Paris'te Filistin'e destek için bir araya gelen Fransızlar, Macron'un siyonist ordusunun saldırılarında binlerce sivil öldürüldükten sonra Gazze için ateşkes çağrısında bulunmasını ve siyonistlere sürecin başından bu yana verdiği desteği değerlendirdi.
"Fransa'nın takındığı tavırdan utanıyorum"

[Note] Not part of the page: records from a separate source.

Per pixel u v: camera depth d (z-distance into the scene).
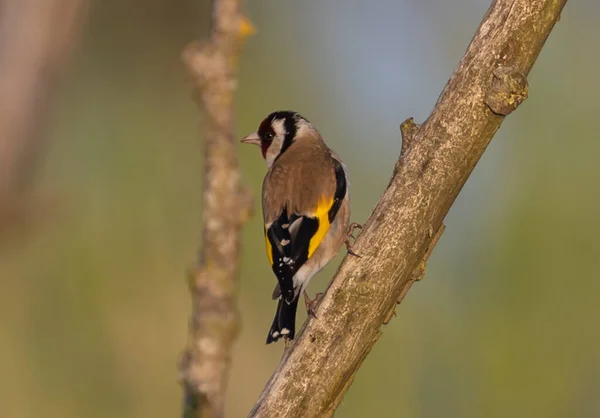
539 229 11.30
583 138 11.52
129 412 11.10
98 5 12.49
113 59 12.73
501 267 11.34
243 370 11.77
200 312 4.02
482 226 11.67
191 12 13.12
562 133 11.61
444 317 11.45
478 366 11.05
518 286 11.21
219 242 4.01
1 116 4.05
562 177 11.43
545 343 10.96
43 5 4.04
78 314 11.13
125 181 11.98
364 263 5.87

Gennevilliers Belediye Başkanı Patrick Leclerc, Fransız hükümetinin siyonist rejimin Gazze'ye saldırılarına yaklaşımını şöyle anlattı:
"Hükümetimizin biraz cesaretlenip, barış elde etmek ve çözüm bulmak amacıyla ateşkes talep etmek için harekete geçmesi gerekiyor. Fransız hükümetinin takındığı tavırdan utanıyorum. Fransız devleti onlarca yıldır sergilediği tutumundan sapmış durumda. Çatışmanın başlarında İsrail'e koşulsuz destek verdi."
Leclerc, siyonist rejimin saldırılarına ilişkin ise "Uluslararası hukuka uymak bütün devletlerin sorumluluğudur. İsrail de buna uymalıdır." dedi.
Siyonist rejimin Gazze'ye yönelik saldırılarının başlangıcından bu yana, Filistinlilerin katledilmesini önlemek için düzenlenen bütün gösterilere katıldığını ifade eden Leclerc, Filistin halkının kendi topraklarında bir devlete kavuşması için verdiği mücadeleyi uzun zamandır desteklediğini belirtti.
Grosswak'a göre Netanyahu'nun yaptıklarından Macron ve Batı da sorumlu
Fransız Yahudi Serge Grosswak da Macron'un geç de olsa ateşkes çağrısını pozitif adım olarak gördüğünü kaydederek, "Bu, (İsrail Başbakanı Binyamin) Netanyahu'nun bu şekilde ilerlemesine izin verilmesinden onun ve Batılı devletlerin sorumlu olduğu gerçeğini ortadan kaldırmaz." dedi.
Grosswak, Gazze'de yaşanan insani felakete ve can kayıplarına dikkati çekerek, işgalci Netanyahu'nun uzun süredir Gazze halkını Mısır'a göndermek istediğinin bilindiğini söyledi.
"Batılı ülkelerin korkaklığı bu faşistin (Netanyahu) serbestçe hareket etmesini sağlıyor." ifadesini kullanan Grosswak, insani ve kardeşçe bir çözüm bulunana kadar mücadele edilmesi gerektiğini vurguladı.
"İsrail'in arkasında açık şekilde Amerikan, İngiliz ve Fransız emperyalizmi var"
Lutte Ouvriere (LO-İşçilerin Mücadelesi) partisi üyesi Pascal Le Manach ise "Macron, İsrail devletinin kendini savunma hakkı olduğunu belirterek, İsrail'e çok hızlı destek verdi." diye konuştu.
Le Manach, Hamas'ın silahlı kanadı İzzeddin el-Kassam Tugayları'nın, 7 Ekim sabahı, siyonist rejimin "Filistinlilere ve başta Mescid-i Aksa olmak üzere kutsal değerlerine yönelik sürekli ihlallerine karşılık verme" gerekçesiyle yaptığı kapsamlı saldırıya karşı olduğunu ifade ederek, "Ancak İsrail devletinin buna cevabı 75 yıldır olduğu gibi ABD'nin de desteğiyle Filistin halkının devamlı katledilmesi. İsrail'in arkasında açık şekilde Amerikan, İngiliz ve Fransız emperyalizmi var." değerlendirmesini yaptı.
Uluslararası toplumda milyonlarca kişinin siyonist ordusunun Filistin halkına saldırıları karşısında büyük sarsıntı ve öfke içinde olduğunu vurgulayan Le Manach, "İsrail dün olduğu gibi bugün de 75 yıldır yaptıklarını, Amerikan ve Batı emperyalizminin desteği ve suç ortaklığıyla yapıyor. Macron, başından beri Filistin halkına karşı İsrail devletini destekliyor." ifadesini kullandı.
Parisli Riyad Bensari de "Macron'un tutumunun, pozitif veya negatif olsun orada olup bitene herhangi bir etkisinin olacağını düşünmüyorum." dedi.
Macron'un başta, siyonist rejimin saldırılarını desteklediğini dile getiren Bensari, Fransa Cumhurbaşkanı'nın, saldırıların başındaki tutumunun ülkesinin kamuoyuyla örtüşmediğinin farkında olduğunu belirtti.